Artwork in the South Reading Room
Life-size Portrait of Roswell P. Flower
This full length portrait of former Governor Roswell P. Flower was presented to the library by his daughter, Emma Flower Taylor. The painting, created by Charles Frederick Naegele, is seven and a half feet tall. The space that it occupies was once a doorway connecting the room to the workroom behind it. When the painting was first brought to the library, however, the space was found to be too small and the surface had to be enlarged!
Gilt Bronze French Figural Candelabras
These candelabras were a gift from Emma Flower Taylor to the Flower Library in 1912. The candelabras were once part of Roswell P. Flower’s (her father’s) house on Fifth Avenue in New York City.
Unfortunately neither candelabra has a signature or any other identifying features that allow us to determine an artist responsible for their creation. It has been determined that they are from France in the 19th century.
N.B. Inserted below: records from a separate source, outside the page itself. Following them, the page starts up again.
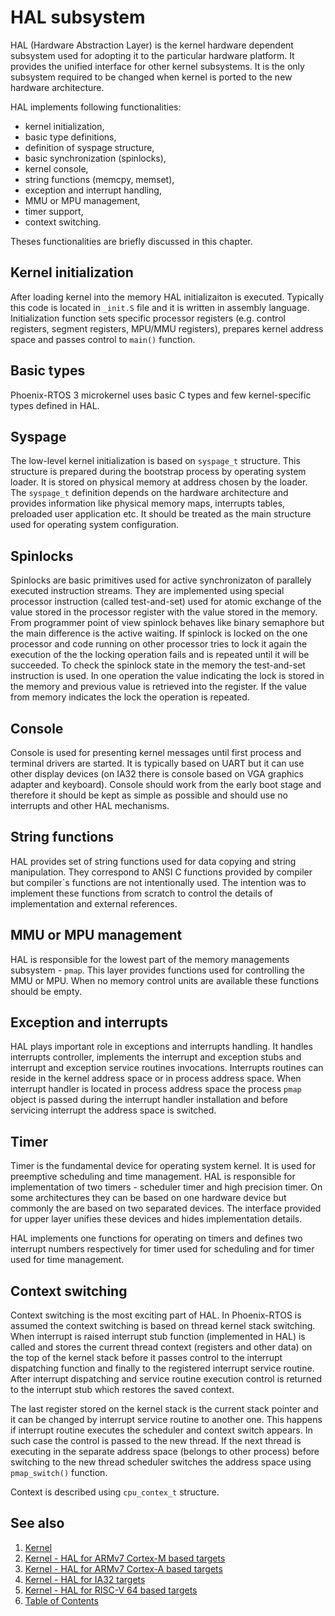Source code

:# HAL subsystem

HAL (Hardware Abstraction Layer) is the kernel hardware dependent subsystem used for adopting it to the particular hardware platform. It provides the unified interface for other kernel subsystems. It is the only subsystem required to be changed when kernel is ported to the new hardware architecture.

HAL implements following functionalities:

* kernel initialization,
* basic type definitions,
* definition of syspage structure,
* basic synchronization (spinlocks),
* kernel console,
* string functions (memcpy, memset),
* exception and interrupt handling,
* MMU or MPU management,
* timer support,
* context switching.

Theses functionalities are briefly discussed in this chapter.

## Kernel initialization

After loading kernel into the memory HAL initializaiton is executed. Typically this code is located in `_init.S` file and it is written in assembly language. Initialization function sets specific processor registers (e.g. control registers, segment registers, MPU/MMU registers), prepares kernel address space and passes control to `main()` function.

## Basic types

Phoenix-RTOS 3 microkernel uses basic C types and few kernel-specific types defined in HAL.

## Syspage

The low-level kernel initialization is based on `syspage_t` structure. This structure is prepared during the bootstrap process by operating system loader.  It is stored on physical memory at address chosen by the loader.  The `syspage_t` definition depends on the hardware architecture and provides information like physical memory maps, interrupts tables, preloaded user application etc. It should be treated as the main structure used for operating system configuration.

## Spinlocks

Spinlocks are basic primitives used for active synchronizaton of parallely executed instruction streams. They are implemented using special processor instruction (called test-and-set) used for atomic exchange of the value stored in the processor register with the value stored in the memory. From programmer point of view spinlock behaves like binary semaphore but the main difference is the active waiting. If spinlock is locked on the one processor and code running on other processor tries to lock it again the execution of the the locking operation fails and is repeated until it will be succeeded. To check the spinlock state in the memory the test-and-set instruction is used. In one operation the value indicating the lock is stored in the memory and previous value is retrieved into the register. If the value from memory indicates the lock the operation is repeated.

## Console

Console is used for presenting kernel messages until first process and terminal drivers are started. It is typically based on UART but it can use other display devices (on IA32 there is console based on VGA graphics adapter and keyboard). Console should work from the early boot stage and therefore it should be kept as simple as possible and should use no interrupts and other HAL mechanisms.

## String functions

HAL provides set of string functions used for data copying and string manipulation. They correspond to ANSI C functions provided by compiler but compiler`s functions are not intentionally used. The intention was to implement these functions from scratch to control the details of implementation and external references.

## MMU or MPU management

HAL is responsible for the lowest part of the memory managements subsystem - `pmap`. This layer provides functions used for controlling the MMU or MPU. When no memory control units are available these functions should be empty.

## Exception and interrupts

HAL plays important role in exceptions and interrupts handling. It handles interrupts controller, implements the interrupt and exception stubs and interrupt and exception service routines invocations. Interrupts routines can reside in the kernel address space or in process address space. When interrupt handler is located in process address space the process `pmap` object is passed during the interrupt handler installation and before servicing interrupt the address space is switched.

## Timer

Timer is the fundamental device for operating system kernel. It is used for preemptive scheduling and time management. HAL is responsible for implementation of two timers - scheduler timer and high precision timer. On some architectures they can be based on one hardware device but commonly the are based on two separated devices. The interface provided for upper layer unifies these devices and hides implementation details.

HAL implements one functions for operating on timers and defines two interrupt numbers respectively for timer used for scheduling and for timer used for time management.

## Context switching

Context switching is the most exciting part of HAL. In Phoenix-RTOS is assumed the context switching is based on thread kernel stack switching. When interrupt is raised interrupt stub function (implemented in HAL) is called and stores the current thread context (registers and other data) on the top of the kernel stack before it passes control to the interrupt dispatching function and finally to the registered interrupt service routine. After interrupt dispatching and service routine execution control is returned to the interrupt stub which restores the saved context.

The last register stored on the kernel stack is the current stack pointer and it can be changed by interrupt service routine to another one. This happens if interrupt routine executes the scheduler and context switch appears. In such case the control is passed to the new thread. If the next thread is executing in the separate address space (belongs to other process) before switching to the new thread scheduler switches the address space using `pmap_switch()` function.

Context is described using `cpu_contex_t` structure.

## See also

1. [Kernel](../README.md)
2. [Kernel - HAL for ARMv7 Cortex-M based targets](armv7m.md)
3. [Kernel - HAL for ARMv7 Cortex-A based targets](armv7a.md)
4. [Kernel - HAL for IA32 targets](ia32.md)
5. [Kernel - HAL for RISC-V 64 based targets](riscv64.md)
6. [Table of Contents](../README.md)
One candelabra is of a male figure and one is of a female. Each has a marble base and vintage decoration, and are finished in a dark bronze patina. Both are holding a gilded bronze cornucopia from which extends nine candle arms – one in the center and eight surrounding it at different levels. Bunches of grapes and grape leaves hang from the top edge of the cornucopia, and the candle arms are decorated with acanthus leaves and bunches of grapes as well. Four of the arms are also decorated with the heads of birds of prey. The male figure rests against a tree stump, while the bare-breasted female figure sports a golden tambourine at her waist and a golden wine ewer and reed flute at her feet. Each candelabra is mounted on a red stone plinth which features cast bronze moldings. The candle cups on the male figure are slightly different from those on the female figure.